In plain English: you should be mindful of your budget deficit, even during times of economic weakness, if you may end up with an excessive public debt. As events in fiscally conservative Ireland and Spain have shown, this is not an idle concern.

The controversy does not much affect important parts of Profs Reinhart and Rogoff’s work, such as their research on the previously understated risk of default for heavily indebted nations – something that has befallen a large number of countries in the past few hundred years. It focuses narrowly on one issue: how does a heavy debt burden affect growth?

[…]

So the Amherst researchers should be credited for having checked the details. There is plausibility to their claim that the rate at which growth declines as debt rises is linear. But take a step back. They did not seem to realise the essence of their research. They, too, found that growth falls off as public debt rises. If anything, their research reinforces the essence of the Reinhart-Rogoff thesis.

Got it? The debunking of Reinhart-Rogoff, if anything, reinforces the Reinhart-Rogoff thesis. By the way, this kind of argument derives from what in psychology is known as the backfire effect. When one’s deepest convictions are challenged, one’s beliefs actually get stronger. I wrote about this two years ago. And I am pleased to see that this counterintuitive psychological phenomenon is still valid. So, irrespective of the political expediency of backing austerity just to maintain some modicum of policy coherence, there is the very real psychological impact of being confronted with contradictory evidence this way. And as much as you would like to believe rational people would take in the information objectively, they do not. In fact, the more one knows about a subject, the more likely the backfire effect is.

And note, European policy makers are also out in full force, defending their performance.

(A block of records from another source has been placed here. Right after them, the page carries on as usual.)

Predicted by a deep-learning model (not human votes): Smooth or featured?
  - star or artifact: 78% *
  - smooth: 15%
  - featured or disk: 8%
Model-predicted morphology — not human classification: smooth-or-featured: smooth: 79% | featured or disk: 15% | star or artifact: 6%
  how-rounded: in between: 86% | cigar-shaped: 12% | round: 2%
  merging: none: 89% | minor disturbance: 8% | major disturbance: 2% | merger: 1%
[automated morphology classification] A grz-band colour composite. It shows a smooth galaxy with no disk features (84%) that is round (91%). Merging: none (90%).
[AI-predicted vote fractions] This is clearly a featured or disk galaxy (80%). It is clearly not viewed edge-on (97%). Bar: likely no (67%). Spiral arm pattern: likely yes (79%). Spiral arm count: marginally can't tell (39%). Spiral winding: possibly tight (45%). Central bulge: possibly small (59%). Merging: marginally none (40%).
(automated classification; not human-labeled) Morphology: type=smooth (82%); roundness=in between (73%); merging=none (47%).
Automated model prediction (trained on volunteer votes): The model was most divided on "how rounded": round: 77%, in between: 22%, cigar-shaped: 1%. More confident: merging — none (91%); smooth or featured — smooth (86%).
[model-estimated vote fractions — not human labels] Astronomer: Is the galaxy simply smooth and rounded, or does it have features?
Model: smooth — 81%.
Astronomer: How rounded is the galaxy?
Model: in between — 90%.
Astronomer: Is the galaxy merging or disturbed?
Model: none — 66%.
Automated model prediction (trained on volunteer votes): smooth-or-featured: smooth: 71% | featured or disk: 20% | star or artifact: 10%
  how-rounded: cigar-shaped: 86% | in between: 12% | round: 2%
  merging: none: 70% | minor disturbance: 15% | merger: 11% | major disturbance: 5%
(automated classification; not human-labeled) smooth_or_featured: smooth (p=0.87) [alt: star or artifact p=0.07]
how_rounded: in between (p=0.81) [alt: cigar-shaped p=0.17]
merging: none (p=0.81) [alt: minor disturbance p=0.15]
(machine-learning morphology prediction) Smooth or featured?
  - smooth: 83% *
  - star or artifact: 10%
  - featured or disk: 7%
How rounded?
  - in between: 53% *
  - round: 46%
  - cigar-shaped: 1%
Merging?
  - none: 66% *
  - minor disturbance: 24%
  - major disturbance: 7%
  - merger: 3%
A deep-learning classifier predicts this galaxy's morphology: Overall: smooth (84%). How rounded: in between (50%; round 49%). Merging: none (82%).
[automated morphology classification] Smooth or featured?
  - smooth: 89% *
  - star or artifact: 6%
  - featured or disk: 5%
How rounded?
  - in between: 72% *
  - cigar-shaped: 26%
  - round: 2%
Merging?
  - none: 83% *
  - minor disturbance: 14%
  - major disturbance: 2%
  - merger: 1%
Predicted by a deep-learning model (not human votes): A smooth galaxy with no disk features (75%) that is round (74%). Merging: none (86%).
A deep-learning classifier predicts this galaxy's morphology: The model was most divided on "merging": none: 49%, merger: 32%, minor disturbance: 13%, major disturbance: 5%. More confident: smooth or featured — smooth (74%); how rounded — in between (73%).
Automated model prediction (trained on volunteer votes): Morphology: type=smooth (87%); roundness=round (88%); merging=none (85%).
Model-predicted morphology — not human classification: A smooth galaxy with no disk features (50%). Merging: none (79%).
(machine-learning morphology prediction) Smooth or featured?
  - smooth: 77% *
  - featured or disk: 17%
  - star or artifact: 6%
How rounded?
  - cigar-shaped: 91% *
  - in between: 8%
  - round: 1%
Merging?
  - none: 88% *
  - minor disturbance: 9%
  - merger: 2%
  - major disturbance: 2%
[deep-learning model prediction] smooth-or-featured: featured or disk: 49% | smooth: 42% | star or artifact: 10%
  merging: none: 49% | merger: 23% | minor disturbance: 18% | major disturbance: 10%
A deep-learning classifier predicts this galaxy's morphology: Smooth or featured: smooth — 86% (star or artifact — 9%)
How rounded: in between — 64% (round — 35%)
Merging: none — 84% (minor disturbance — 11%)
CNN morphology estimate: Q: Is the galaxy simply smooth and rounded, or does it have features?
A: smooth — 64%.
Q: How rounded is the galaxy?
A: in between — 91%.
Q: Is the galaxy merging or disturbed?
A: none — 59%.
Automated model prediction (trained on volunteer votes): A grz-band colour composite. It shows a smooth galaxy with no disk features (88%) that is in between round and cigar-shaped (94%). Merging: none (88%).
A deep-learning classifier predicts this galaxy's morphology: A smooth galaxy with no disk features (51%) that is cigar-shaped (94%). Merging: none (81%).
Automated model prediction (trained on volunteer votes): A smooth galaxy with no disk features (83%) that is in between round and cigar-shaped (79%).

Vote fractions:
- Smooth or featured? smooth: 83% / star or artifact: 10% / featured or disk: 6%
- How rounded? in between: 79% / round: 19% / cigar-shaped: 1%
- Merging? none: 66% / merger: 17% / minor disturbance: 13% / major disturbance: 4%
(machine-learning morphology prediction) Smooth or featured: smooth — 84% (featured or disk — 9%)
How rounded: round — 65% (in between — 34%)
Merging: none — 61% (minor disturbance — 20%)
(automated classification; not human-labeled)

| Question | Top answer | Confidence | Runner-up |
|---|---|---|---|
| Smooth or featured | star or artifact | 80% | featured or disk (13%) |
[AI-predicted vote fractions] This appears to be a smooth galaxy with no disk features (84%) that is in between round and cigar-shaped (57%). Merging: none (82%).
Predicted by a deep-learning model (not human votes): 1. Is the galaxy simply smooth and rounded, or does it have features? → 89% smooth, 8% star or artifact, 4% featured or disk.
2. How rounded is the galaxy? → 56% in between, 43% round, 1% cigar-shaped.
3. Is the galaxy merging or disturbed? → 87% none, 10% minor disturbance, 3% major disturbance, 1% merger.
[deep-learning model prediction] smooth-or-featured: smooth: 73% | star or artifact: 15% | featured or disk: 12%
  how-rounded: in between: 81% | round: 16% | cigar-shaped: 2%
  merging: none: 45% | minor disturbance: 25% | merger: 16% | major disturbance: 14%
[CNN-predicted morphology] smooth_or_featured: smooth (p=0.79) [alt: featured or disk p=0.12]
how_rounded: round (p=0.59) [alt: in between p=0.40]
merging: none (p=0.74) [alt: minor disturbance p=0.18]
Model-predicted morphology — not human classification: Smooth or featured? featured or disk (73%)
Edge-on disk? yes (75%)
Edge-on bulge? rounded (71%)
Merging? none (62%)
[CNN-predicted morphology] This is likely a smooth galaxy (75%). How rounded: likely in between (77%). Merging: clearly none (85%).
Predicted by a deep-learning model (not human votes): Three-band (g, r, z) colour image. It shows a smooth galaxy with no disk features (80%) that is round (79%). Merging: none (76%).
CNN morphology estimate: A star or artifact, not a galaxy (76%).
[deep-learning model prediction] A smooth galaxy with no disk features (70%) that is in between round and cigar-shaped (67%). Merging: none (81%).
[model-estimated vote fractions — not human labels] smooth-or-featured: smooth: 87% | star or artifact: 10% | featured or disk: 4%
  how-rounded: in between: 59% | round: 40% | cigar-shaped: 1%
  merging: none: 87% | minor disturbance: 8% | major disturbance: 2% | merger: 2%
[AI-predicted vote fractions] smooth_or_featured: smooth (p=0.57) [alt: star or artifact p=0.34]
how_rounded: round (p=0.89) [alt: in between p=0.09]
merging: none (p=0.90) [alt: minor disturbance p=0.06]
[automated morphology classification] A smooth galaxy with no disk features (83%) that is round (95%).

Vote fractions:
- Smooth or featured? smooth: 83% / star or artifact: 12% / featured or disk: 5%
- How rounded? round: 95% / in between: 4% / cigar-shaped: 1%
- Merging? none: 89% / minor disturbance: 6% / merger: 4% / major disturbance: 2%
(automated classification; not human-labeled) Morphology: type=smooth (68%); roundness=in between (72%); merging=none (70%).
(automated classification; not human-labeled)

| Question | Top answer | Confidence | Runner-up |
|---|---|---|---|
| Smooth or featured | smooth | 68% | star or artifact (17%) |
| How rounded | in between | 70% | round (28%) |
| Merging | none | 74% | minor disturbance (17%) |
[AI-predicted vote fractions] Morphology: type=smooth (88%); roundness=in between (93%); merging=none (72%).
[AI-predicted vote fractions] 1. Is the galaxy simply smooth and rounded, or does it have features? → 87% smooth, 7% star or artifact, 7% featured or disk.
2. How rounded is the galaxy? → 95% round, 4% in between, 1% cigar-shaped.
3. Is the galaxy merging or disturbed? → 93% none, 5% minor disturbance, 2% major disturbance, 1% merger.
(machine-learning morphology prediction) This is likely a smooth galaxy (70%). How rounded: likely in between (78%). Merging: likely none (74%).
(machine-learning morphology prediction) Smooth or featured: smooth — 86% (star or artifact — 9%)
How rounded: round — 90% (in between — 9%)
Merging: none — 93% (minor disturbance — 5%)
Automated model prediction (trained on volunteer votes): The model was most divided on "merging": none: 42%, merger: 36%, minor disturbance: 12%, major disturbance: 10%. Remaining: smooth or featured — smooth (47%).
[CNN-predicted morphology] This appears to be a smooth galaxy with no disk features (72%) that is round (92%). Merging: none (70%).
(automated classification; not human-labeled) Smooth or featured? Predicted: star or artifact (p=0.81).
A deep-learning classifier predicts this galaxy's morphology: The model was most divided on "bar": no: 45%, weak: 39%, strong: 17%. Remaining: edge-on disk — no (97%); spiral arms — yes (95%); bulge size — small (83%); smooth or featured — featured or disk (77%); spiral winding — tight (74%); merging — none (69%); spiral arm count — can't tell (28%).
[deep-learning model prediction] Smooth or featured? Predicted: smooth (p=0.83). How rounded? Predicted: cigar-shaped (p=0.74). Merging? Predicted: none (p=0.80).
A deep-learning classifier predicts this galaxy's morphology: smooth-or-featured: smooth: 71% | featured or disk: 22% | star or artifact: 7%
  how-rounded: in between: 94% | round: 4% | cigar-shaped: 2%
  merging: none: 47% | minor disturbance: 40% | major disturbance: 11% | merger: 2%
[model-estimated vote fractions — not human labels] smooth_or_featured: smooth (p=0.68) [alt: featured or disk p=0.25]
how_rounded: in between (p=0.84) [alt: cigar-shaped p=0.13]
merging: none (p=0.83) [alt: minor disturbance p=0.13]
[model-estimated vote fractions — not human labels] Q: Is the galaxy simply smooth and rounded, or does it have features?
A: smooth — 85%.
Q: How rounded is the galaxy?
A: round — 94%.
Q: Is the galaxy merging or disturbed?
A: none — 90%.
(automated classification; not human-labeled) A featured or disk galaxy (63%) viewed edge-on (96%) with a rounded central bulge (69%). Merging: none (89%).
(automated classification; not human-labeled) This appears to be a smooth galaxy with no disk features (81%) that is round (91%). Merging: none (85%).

The reality of course, is that euro zone governments do have to worry about losing market favour. They cannot rely on the central bank as a debt buyer of last resort the way the Japanese, the British or the Americans can. If, for whatever reason, sovereign debt buyers become skittish about euro zone sovereign obligations, the impact is immediate and yields rise. In a worst case scenario, you get a crisis and default as we did in Greece. So the impetus to keep sovereign debt levels manageable is clear. This makes the euro zone different from other currency areas that have currency sovereignty and flexible nonconvertible currencies.

Therefore, the conclusion here has to be that Europe will continue to underperform economically for the foreseeable future. Despite the relative value of European equities, this underperformance will put a cap on their appreciation potential.

And European sovereign bonds will also suffer as debt levels rise with austerity. Only in the corporate bond market is there space for improvement. Where the most cause for concern should be is In the European banking sector in particular. With the policy agenda moving increasingly toward bail-ins, the banking sector looks vulnerable in a world of no growth and continued austerity.